Look through the data below for the line with "right eye: (436, 129)" and the line with "right shoulder: (223, 357)", then transcribe exactly from the first through the second, leaving out all pictures.

◆ Data section:

^^^^^^^^^^^^^^^^

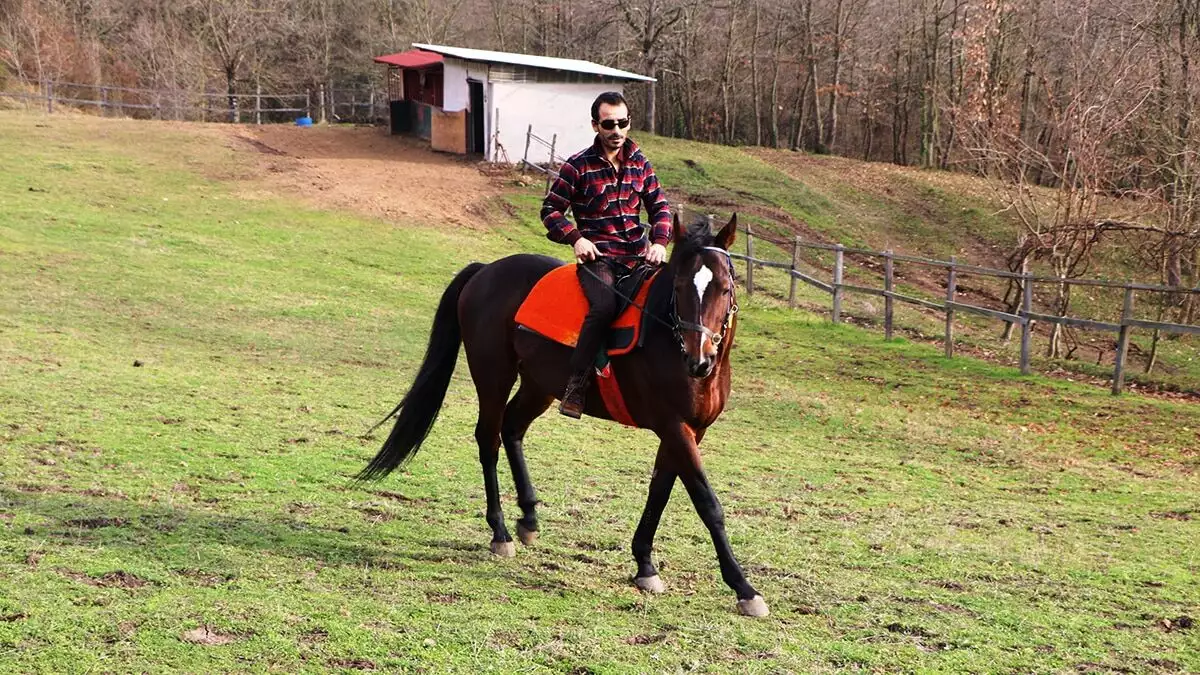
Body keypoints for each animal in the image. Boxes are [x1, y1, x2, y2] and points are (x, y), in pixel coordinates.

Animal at [357, 213, 768, 614]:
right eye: (680, 287)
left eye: (725, 288)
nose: (700, 359)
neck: (665, 338)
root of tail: (485, 270)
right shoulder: (673, 426)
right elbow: (707, 503)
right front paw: (743, 588)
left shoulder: (689, 431)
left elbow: (661, 490)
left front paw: (645, 565)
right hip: (493, 375)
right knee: (488, 439)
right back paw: (500, 532)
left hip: (539, 385)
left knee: (512, 428)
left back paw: (529, 517)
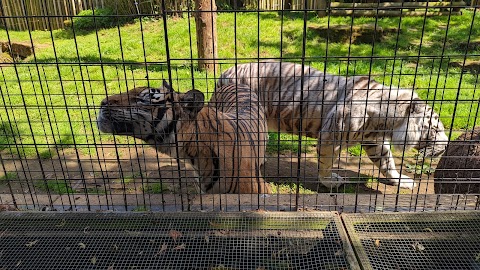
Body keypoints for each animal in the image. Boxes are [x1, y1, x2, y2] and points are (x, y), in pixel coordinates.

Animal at [218, 61, 450, 190]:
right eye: (436, 129)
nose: (446, 146)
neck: (386, 123)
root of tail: (225, 72)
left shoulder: (374, 141)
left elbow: (387, 163)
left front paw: (402, 180)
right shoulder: (331, 137)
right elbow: (326, 163)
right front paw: (329, 181)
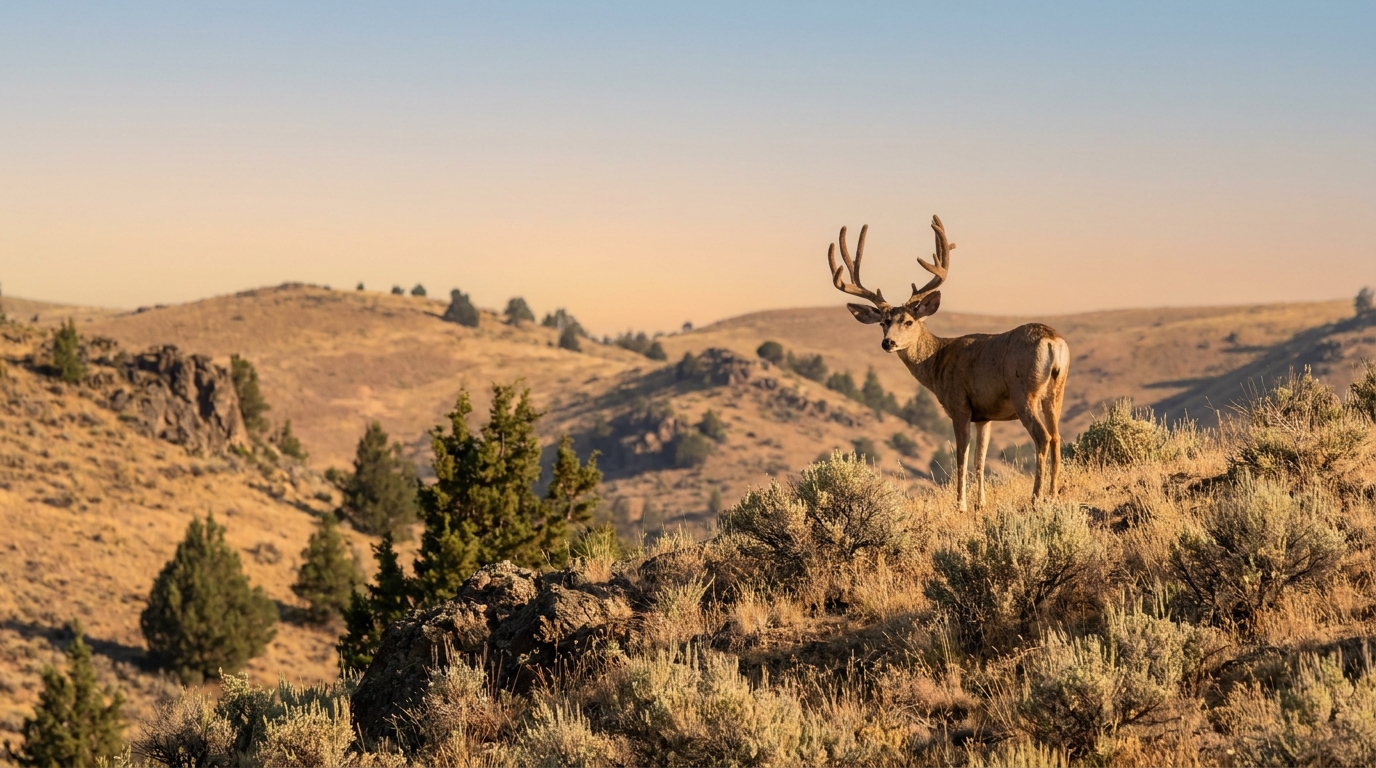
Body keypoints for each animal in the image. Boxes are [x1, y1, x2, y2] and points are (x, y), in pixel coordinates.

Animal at [827, 215, 1069, 511]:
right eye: (884, 322)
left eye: (909, 321)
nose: (888, 343)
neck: (937, 361)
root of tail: (1053, 342)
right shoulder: (985, 415)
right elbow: (980, 459)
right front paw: (980, 504)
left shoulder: (959, 404)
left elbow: (961, 457)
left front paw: (961, 504)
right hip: (1056, 392)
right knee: (1057, 437)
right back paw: (1053, 494)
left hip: (1024, 390)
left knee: (1042, 436)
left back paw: (1036, 498)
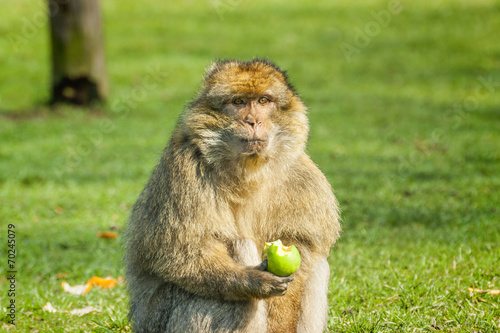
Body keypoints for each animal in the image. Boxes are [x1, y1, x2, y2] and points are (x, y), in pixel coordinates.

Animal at [124, 58, 342, 330]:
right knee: (238, 248)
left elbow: (303, 249)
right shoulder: (185, 170)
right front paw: (252, 281)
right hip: (158, 321)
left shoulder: (302, 175)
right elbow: (179, 252)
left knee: (318, 265)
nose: (253, 121)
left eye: (263, 101)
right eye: (238, 102)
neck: (249, 170)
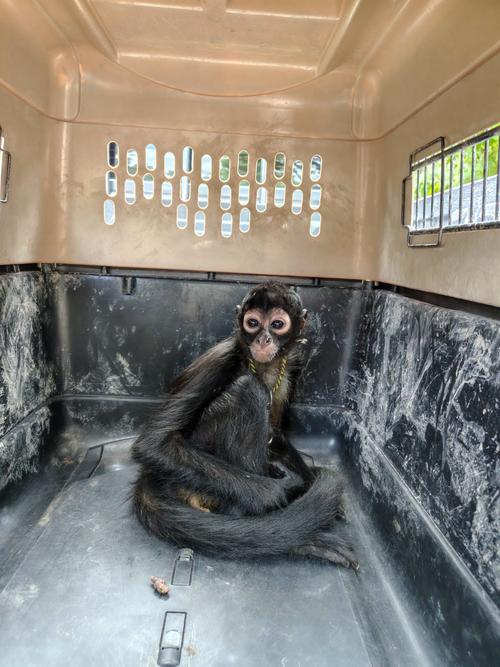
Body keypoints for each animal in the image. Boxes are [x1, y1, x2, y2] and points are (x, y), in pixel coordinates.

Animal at [132, 282, 357, 568]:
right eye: (253, 323)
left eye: (277, 324)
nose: (263, 339)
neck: (262, 366)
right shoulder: (223, 357)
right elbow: (153, 445)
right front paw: (279, 493)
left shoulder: (291, 365)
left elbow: (277, 435)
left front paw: (306, 481)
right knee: (248, 390)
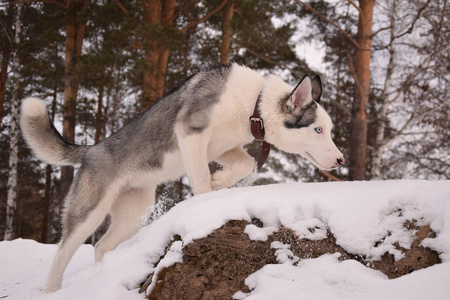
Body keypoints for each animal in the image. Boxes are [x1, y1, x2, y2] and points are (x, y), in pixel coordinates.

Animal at [20, 62, 344, 290]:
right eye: (318, 129)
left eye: (328, 130)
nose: (341, 160)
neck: (253, 104)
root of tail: (91, 149)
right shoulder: (191, 135)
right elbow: (200, 180)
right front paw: (207, 199)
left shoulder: (224, 148)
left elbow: (248, 163)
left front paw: (220, 182)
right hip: (89, 213)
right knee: (63, 253)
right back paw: (51, 290)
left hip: (134, 214)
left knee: (101, 246)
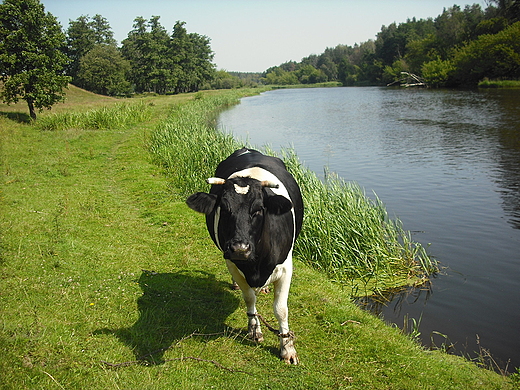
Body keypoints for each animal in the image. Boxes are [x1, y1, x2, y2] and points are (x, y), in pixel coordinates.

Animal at [186, 148, 302, 364]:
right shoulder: (232, 263)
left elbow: (281, 309)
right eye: (224, 208)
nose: (239, 248)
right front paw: (254, 329)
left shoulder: (286, 268)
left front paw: (287, 347)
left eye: (258, 209)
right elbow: (249, 298)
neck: (256, 266)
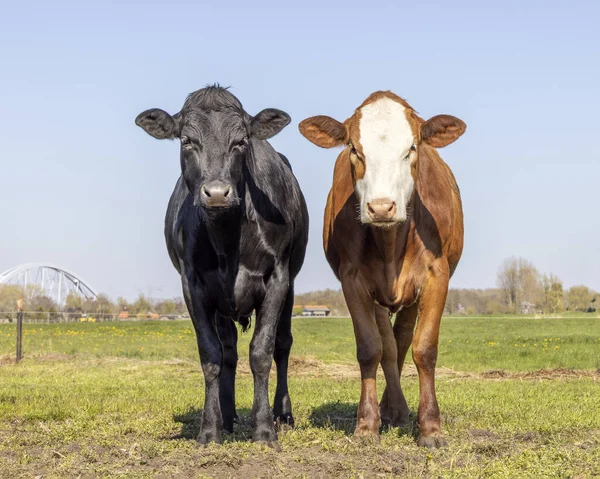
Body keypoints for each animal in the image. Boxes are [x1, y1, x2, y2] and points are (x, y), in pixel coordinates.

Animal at [134, 86, 308, 450]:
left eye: (241, 141)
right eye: (187, 141)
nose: (216, 193)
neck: (228, 237)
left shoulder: (278, 279)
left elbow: (262, 351)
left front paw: (264, 430)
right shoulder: (193, 285)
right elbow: (211, 354)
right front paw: (210, 429)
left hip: (292, 283)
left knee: (283, 345)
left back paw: (283, 414)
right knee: (228, 351)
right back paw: (227, 416)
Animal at [298, 92, 464, 448]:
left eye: (412, 147)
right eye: (354, 149)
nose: (381, 207)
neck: (391, 241)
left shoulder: (436, 276)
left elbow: (424, 349)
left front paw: (431, 428)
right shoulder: (353, 280)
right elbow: (370, 348)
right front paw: (366, 424)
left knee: (402, 340)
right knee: (388, 346)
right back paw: (394, 409)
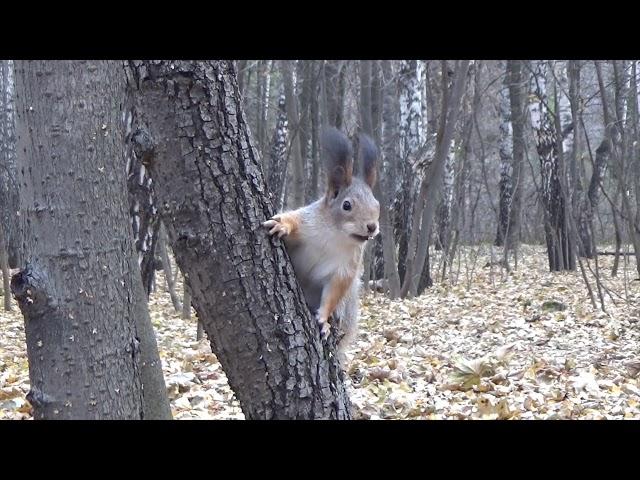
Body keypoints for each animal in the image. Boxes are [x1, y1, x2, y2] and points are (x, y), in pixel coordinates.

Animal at [264, 127, 380, 360]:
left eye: (377, 204)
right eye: (347, 205)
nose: (372, 227)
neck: (336, 236)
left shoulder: (347, 267)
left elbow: (334, 291)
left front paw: (323, 320)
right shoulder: (308, 221)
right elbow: (293, 220)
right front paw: (282, 225)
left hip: (348, 302)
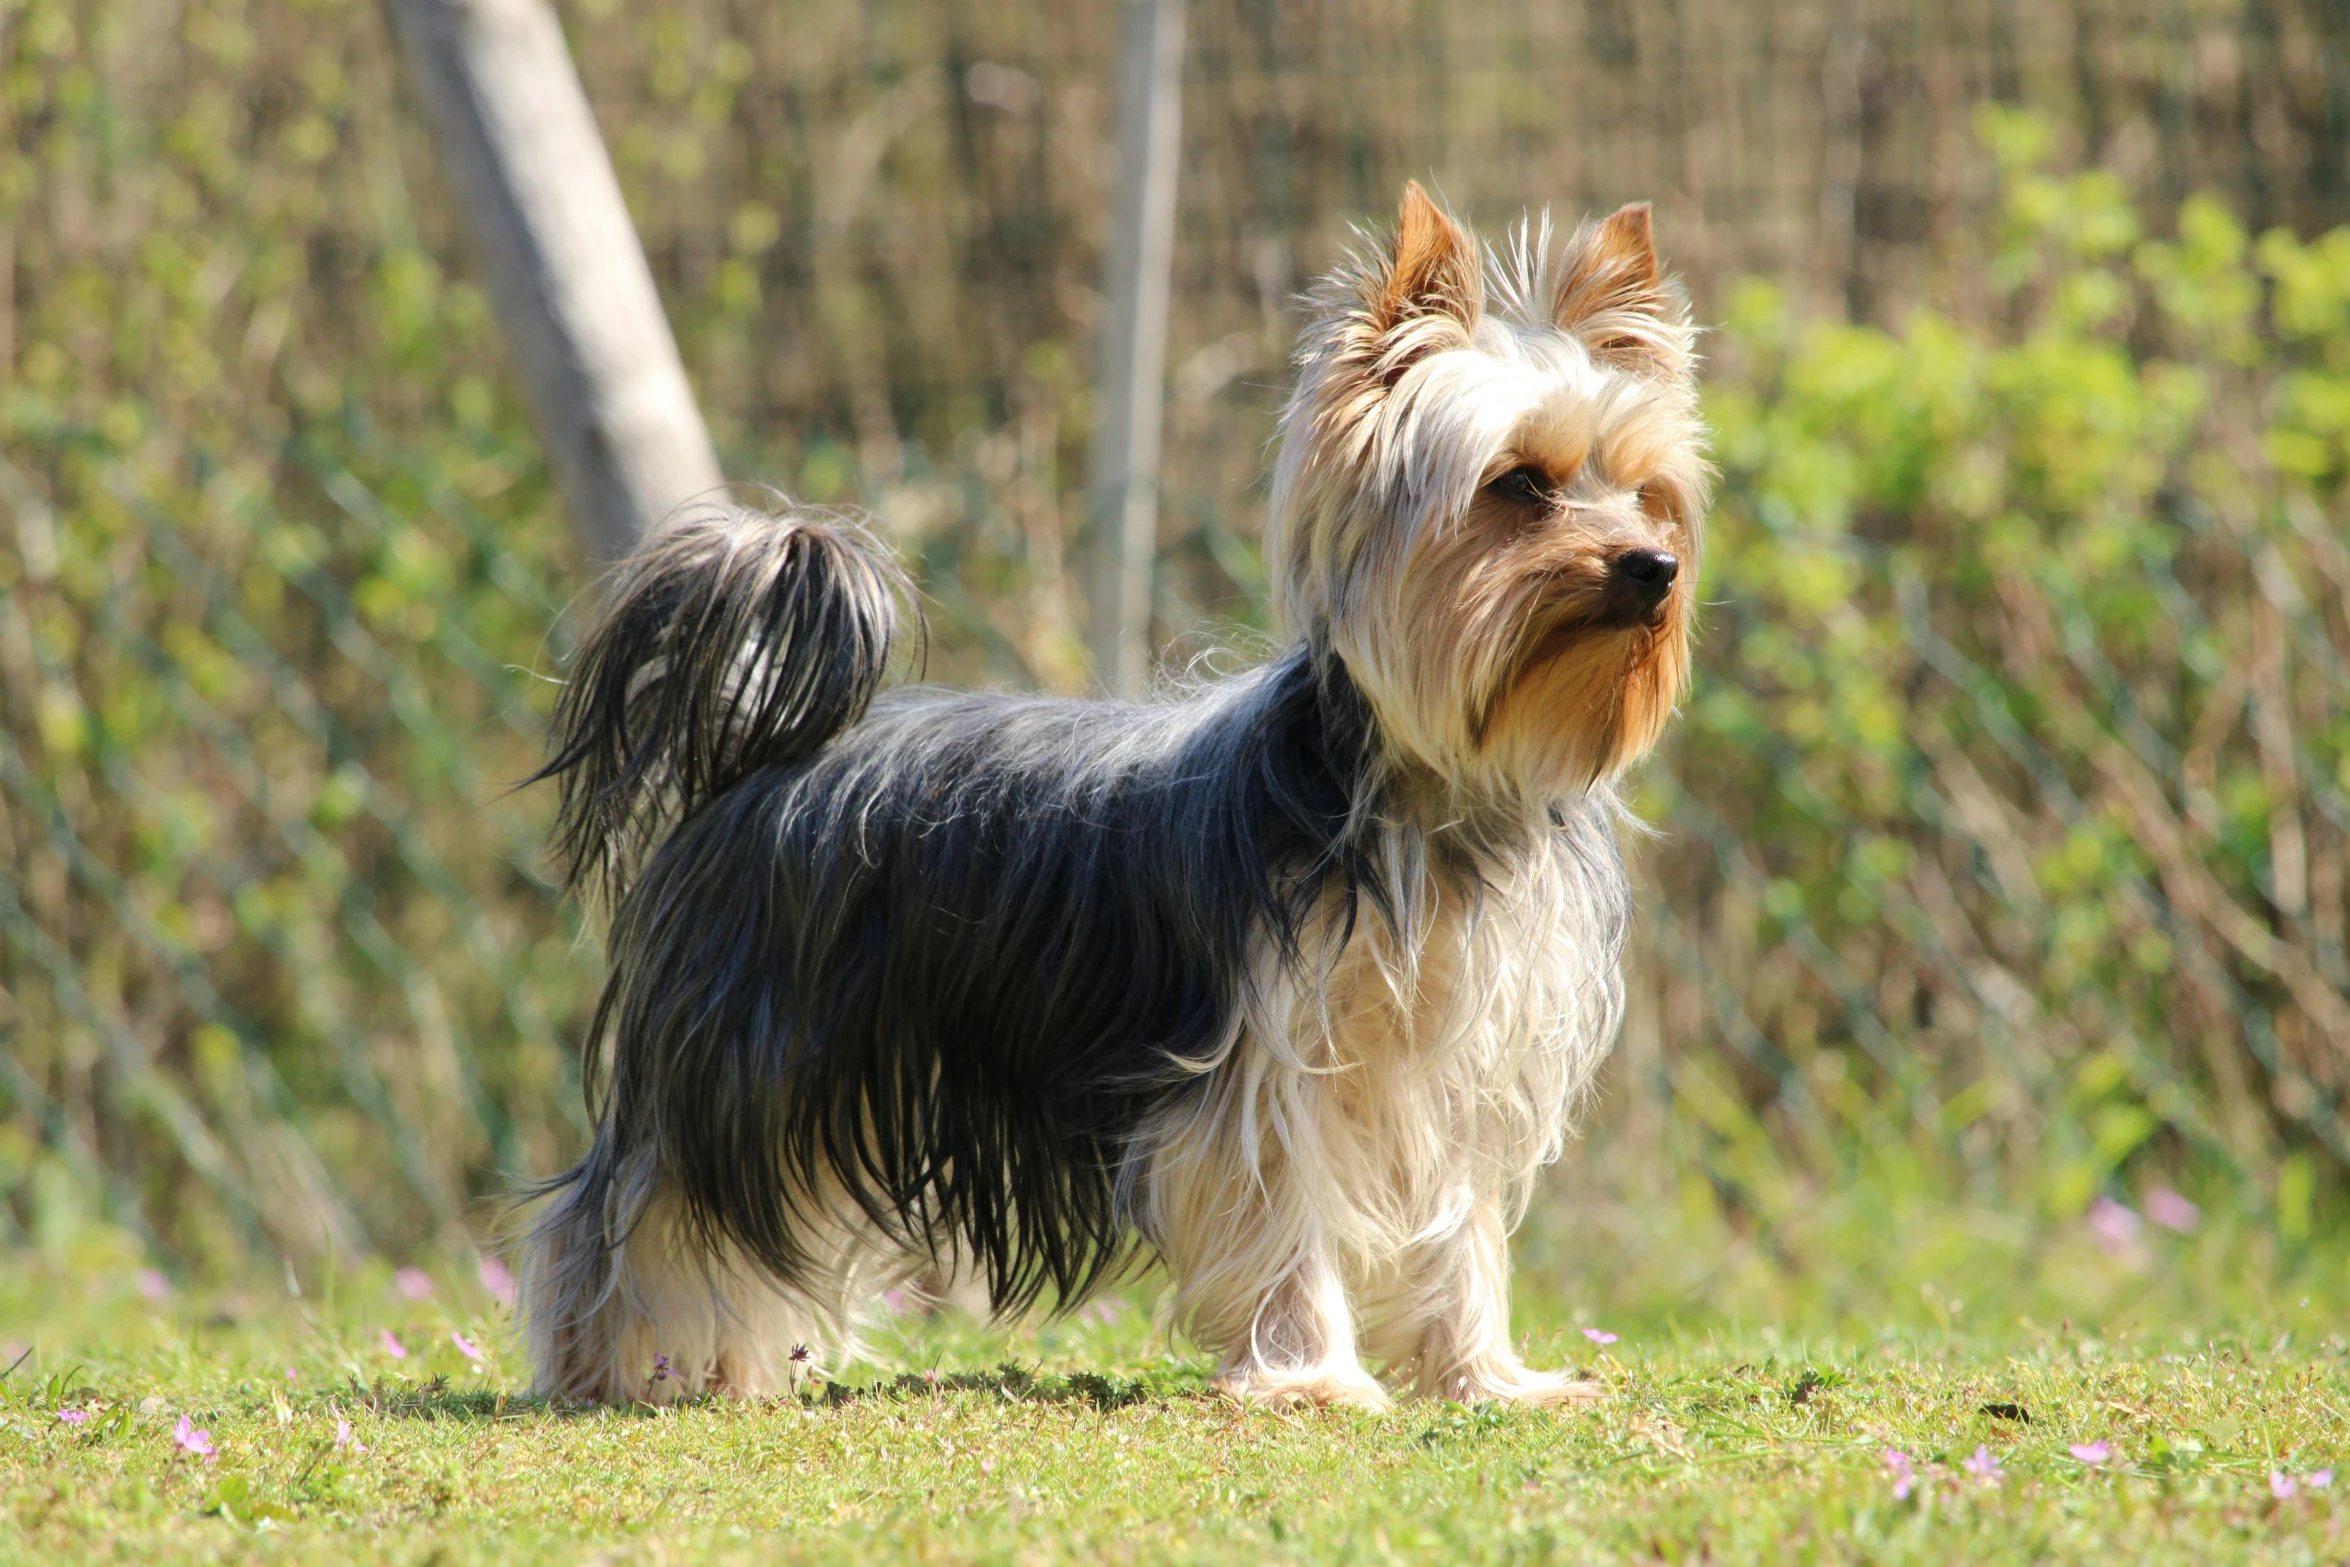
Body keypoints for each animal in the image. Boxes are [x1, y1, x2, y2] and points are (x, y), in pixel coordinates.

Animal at [519, 180, 1710, 1409]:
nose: (1654, 567)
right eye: (1518, 485)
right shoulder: (1266, 1061)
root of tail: (757, 754)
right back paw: (600, 1364)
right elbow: (1283, 1203)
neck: (1439, 788)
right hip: (752, 1057)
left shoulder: (1459, 1068)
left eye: (1645, 492)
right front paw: (1310, 1377)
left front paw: (1486, 1376)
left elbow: (1457, 1225)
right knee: (634, 1205)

^^^^^^^^^^^^^^^^

◆ Completed exercise:
right eye: (436, 129)
nose: (446, 146)
neck: (386, 123)
root of tail: (225, 72)
left shoulder: (374, 141)
left elbow: (387, 163)
left front paw: (402, 180)
right shoulder: (331, 137)
right elbow: (326, 163)
right front paw: (329, 181)
Body keypoints for each animal in the image. Boxes are [x1, y1, x2, y2] and points are (x, y), in pixel coordinates.

Animal at [827, 215, 1069, 511]:
right eye: (884, 322)
left eye: (909, 321)
nose: (888, 343)
neck: (937, 361)
root of tail: (1053, 342)
right shoulder: (985, 415)
right elbow: (980, 459)
right front paw: (980, 504)
left shoulder: (959, 404)
left elbow: (961, 457)
left front paw: (961, 504)
right hip: (1056, 392)
right knee: (1057, 437)
right back paw: (1053, 494)
left hip: (1024, 390)
left knee: (1042, 436)
left back paw: (1036, 498)
Body keypoints for each animal in the image. Boxes are [x1, y1, x2, y2] and points are (x, y), in pixel coordinates.

Animal at [124, 58, 342, 330]:
right knee: (238, 248)
left elbow: (303, 249)
right shoulder: (185, 170)
right front paw: (252, 281)
right hip: (158, 321)
left shoulder: (302, 175)
right elbow: (179, 252)
left knee: (318, 265)
nose: (253, 121)
left eye: (263, 101)
right eye: (238, 102)
neck: (249, 170)
Body keypoints for each animal in the image. Boxes are [x1, y1, x2, y2] and points are (x, y), in pixel coordinates.

Animal at [132, 282, 357, 568]:
right eye: (253, 323)
left eye: (277, 324)
nose: (263, 339)
neck: (262, 366)
right shoulder: (223, 357)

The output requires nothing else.